======== SUPPLIED INFORMATION ========

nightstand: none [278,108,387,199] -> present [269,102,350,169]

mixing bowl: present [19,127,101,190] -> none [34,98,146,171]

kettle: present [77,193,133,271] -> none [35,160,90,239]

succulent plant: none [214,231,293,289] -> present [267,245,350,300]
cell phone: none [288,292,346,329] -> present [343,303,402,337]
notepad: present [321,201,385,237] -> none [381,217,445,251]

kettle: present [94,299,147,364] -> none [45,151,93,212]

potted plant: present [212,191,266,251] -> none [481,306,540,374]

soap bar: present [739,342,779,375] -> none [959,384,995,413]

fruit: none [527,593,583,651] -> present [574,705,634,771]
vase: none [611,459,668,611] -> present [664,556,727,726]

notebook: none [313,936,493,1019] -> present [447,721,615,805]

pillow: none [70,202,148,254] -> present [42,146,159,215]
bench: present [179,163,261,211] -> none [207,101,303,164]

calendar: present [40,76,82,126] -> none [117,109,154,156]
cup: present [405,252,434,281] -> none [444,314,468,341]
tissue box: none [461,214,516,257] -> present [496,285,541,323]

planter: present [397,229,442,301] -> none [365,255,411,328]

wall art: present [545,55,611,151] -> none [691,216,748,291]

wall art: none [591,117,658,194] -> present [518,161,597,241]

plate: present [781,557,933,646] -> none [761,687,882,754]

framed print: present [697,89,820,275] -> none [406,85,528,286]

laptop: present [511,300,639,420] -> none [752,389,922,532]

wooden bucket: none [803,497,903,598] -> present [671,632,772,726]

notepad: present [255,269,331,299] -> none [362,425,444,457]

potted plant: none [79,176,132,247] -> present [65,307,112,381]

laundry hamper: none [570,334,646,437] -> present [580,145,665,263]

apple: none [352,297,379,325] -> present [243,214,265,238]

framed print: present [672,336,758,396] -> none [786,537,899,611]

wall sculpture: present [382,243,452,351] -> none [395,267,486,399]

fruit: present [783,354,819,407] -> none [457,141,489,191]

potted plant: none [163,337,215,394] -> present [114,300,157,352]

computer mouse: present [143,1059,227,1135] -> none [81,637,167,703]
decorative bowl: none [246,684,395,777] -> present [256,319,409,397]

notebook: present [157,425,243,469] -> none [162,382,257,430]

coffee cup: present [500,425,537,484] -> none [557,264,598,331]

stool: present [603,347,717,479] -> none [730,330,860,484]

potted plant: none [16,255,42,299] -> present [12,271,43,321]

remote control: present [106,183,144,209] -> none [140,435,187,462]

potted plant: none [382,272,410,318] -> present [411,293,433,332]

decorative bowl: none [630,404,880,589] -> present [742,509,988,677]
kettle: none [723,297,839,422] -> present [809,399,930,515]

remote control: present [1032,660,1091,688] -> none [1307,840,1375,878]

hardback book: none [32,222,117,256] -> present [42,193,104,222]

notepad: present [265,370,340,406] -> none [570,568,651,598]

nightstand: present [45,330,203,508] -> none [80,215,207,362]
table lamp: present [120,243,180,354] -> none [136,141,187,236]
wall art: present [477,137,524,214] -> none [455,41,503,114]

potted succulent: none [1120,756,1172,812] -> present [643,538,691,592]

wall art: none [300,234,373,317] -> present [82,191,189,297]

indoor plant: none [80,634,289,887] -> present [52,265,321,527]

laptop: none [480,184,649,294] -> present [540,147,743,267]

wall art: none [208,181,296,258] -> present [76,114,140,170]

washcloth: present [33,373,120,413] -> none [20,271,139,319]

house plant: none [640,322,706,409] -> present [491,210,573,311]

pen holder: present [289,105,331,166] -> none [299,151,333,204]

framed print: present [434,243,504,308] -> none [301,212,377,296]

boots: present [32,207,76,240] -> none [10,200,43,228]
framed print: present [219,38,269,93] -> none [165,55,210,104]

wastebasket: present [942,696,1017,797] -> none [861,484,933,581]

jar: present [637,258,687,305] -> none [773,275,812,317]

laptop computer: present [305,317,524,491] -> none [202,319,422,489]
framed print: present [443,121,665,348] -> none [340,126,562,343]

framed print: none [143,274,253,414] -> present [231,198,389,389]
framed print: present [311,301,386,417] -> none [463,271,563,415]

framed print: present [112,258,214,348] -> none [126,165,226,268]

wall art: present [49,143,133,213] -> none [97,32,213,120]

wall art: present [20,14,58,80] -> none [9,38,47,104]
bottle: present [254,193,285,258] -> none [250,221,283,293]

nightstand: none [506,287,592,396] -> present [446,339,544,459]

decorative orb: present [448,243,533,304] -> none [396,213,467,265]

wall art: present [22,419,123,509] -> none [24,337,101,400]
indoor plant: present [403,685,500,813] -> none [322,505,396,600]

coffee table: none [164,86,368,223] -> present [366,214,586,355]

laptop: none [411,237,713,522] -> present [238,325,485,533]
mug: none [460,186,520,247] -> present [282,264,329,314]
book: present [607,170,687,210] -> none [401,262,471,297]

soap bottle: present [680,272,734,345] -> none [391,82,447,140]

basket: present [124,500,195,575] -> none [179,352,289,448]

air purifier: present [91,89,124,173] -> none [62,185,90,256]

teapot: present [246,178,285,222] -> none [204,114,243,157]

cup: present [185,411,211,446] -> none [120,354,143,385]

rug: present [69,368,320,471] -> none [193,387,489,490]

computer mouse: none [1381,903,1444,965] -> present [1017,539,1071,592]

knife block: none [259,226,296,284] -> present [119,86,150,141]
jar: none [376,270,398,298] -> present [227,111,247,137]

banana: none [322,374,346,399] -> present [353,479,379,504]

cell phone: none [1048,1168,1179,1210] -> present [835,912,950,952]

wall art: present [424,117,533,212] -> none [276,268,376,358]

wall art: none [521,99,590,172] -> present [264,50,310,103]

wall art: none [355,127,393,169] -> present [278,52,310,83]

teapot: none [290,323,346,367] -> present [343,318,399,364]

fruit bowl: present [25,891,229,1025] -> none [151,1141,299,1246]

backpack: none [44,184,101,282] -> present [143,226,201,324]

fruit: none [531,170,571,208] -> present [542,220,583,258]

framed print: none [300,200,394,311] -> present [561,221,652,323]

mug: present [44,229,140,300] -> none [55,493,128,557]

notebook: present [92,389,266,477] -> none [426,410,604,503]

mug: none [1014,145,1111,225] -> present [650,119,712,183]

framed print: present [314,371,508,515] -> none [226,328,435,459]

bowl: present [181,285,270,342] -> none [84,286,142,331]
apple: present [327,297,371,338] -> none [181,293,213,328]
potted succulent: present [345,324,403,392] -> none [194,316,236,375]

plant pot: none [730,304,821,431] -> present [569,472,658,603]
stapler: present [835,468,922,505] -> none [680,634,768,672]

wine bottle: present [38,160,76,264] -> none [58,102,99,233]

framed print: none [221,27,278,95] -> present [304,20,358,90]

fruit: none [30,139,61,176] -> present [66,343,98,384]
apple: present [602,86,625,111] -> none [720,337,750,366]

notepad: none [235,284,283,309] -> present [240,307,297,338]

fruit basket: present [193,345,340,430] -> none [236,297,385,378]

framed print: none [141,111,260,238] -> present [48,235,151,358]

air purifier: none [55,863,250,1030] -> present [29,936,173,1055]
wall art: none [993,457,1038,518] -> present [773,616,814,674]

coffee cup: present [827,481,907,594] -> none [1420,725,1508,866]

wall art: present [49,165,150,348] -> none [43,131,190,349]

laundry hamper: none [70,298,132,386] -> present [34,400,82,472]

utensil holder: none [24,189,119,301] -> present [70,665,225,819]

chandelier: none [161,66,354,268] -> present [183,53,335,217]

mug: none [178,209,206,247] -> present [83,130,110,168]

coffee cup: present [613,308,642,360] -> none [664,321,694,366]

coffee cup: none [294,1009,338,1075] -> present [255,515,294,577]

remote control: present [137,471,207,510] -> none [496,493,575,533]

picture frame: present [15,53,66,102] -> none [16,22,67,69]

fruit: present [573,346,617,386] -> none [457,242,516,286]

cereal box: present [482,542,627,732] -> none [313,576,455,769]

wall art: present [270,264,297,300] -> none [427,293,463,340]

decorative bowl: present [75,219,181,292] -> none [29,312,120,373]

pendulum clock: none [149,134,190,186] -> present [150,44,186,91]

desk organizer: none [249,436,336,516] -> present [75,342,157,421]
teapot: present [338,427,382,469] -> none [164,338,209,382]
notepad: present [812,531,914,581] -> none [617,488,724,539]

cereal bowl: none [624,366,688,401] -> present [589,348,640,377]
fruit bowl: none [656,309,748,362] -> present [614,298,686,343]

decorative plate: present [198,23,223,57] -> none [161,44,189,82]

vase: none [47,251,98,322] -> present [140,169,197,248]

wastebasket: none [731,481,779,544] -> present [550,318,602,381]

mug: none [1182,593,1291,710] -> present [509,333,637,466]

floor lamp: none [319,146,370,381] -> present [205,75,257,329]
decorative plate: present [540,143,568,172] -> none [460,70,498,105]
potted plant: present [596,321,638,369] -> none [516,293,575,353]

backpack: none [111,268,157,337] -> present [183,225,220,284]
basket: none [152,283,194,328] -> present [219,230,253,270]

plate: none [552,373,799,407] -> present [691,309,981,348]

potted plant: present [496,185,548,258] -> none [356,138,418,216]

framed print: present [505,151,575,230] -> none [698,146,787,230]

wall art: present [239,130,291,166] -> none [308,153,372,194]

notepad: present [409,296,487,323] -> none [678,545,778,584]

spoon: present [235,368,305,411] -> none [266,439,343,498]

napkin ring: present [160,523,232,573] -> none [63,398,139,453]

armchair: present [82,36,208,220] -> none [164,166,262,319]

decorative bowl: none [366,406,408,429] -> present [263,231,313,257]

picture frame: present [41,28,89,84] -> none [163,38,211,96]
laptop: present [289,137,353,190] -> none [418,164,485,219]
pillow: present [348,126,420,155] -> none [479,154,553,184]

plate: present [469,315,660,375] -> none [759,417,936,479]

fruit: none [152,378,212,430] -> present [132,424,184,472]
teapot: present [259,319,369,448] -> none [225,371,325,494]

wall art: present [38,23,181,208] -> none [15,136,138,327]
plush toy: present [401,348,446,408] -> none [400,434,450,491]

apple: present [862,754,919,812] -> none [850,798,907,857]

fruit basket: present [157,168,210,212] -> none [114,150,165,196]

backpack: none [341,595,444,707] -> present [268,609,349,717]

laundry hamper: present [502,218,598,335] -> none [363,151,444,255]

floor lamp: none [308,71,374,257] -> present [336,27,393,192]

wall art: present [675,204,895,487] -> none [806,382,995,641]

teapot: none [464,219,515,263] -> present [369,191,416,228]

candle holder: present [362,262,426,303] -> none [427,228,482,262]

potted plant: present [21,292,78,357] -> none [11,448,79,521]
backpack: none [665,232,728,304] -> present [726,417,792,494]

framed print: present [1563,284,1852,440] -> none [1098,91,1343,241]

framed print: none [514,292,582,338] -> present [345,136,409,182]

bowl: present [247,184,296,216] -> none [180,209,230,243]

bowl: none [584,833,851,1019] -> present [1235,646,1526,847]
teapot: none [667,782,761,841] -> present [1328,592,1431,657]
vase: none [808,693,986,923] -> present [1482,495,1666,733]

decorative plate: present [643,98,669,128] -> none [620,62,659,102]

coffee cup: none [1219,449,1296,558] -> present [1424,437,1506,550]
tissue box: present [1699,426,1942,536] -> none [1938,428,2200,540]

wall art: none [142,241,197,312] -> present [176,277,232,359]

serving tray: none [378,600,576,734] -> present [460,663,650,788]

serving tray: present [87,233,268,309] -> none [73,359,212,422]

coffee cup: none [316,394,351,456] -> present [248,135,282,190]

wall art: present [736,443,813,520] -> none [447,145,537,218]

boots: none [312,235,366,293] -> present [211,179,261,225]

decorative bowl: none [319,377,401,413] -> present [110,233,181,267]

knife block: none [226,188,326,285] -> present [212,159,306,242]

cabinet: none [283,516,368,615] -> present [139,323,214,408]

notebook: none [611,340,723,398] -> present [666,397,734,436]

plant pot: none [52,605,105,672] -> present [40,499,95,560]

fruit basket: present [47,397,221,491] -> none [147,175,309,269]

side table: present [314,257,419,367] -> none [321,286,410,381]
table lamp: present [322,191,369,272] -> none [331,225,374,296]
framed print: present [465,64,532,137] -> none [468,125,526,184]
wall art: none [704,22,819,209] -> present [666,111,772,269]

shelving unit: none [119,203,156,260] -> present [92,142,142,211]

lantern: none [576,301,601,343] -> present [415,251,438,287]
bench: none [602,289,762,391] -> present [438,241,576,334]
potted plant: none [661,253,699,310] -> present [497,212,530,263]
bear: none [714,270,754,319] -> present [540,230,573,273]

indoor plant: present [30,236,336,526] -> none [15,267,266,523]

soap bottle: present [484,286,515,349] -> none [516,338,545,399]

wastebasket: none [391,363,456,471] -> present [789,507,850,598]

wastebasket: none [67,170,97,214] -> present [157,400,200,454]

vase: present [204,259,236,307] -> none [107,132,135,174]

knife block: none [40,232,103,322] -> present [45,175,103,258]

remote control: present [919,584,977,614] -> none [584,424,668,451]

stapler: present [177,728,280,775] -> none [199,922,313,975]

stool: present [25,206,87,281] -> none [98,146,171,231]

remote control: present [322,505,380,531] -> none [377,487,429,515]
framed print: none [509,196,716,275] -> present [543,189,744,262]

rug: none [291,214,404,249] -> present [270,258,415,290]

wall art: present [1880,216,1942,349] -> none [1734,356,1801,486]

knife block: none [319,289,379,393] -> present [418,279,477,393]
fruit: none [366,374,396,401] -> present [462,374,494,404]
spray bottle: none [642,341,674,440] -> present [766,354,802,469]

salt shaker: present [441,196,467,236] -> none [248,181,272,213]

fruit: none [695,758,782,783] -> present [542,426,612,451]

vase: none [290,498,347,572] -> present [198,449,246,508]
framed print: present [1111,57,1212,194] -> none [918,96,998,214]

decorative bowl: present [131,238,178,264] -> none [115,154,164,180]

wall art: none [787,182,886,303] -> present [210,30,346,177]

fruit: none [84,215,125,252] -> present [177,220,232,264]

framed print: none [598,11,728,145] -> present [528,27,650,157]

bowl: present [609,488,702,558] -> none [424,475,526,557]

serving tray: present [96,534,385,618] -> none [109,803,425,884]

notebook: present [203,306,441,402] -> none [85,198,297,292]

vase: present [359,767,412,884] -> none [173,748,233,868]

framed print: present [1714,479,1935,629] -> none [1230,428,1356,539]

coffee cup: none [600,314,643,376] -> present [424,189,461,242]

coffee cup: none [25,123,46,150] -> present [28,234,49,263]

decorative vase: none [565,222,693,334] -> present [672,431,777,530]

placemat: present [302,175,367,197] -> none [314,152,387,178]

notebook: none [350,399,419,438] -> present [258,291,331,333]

========

• [WORK ITEM]: What lines in the listing contain "purifier"? Copy them all.

• [TASK ANSWER]:
air purifier: present [91,89,124,173] -> none [62,185,90,256]
air purifier: none [55,863,250,1030] -> present [29,936,173,1055]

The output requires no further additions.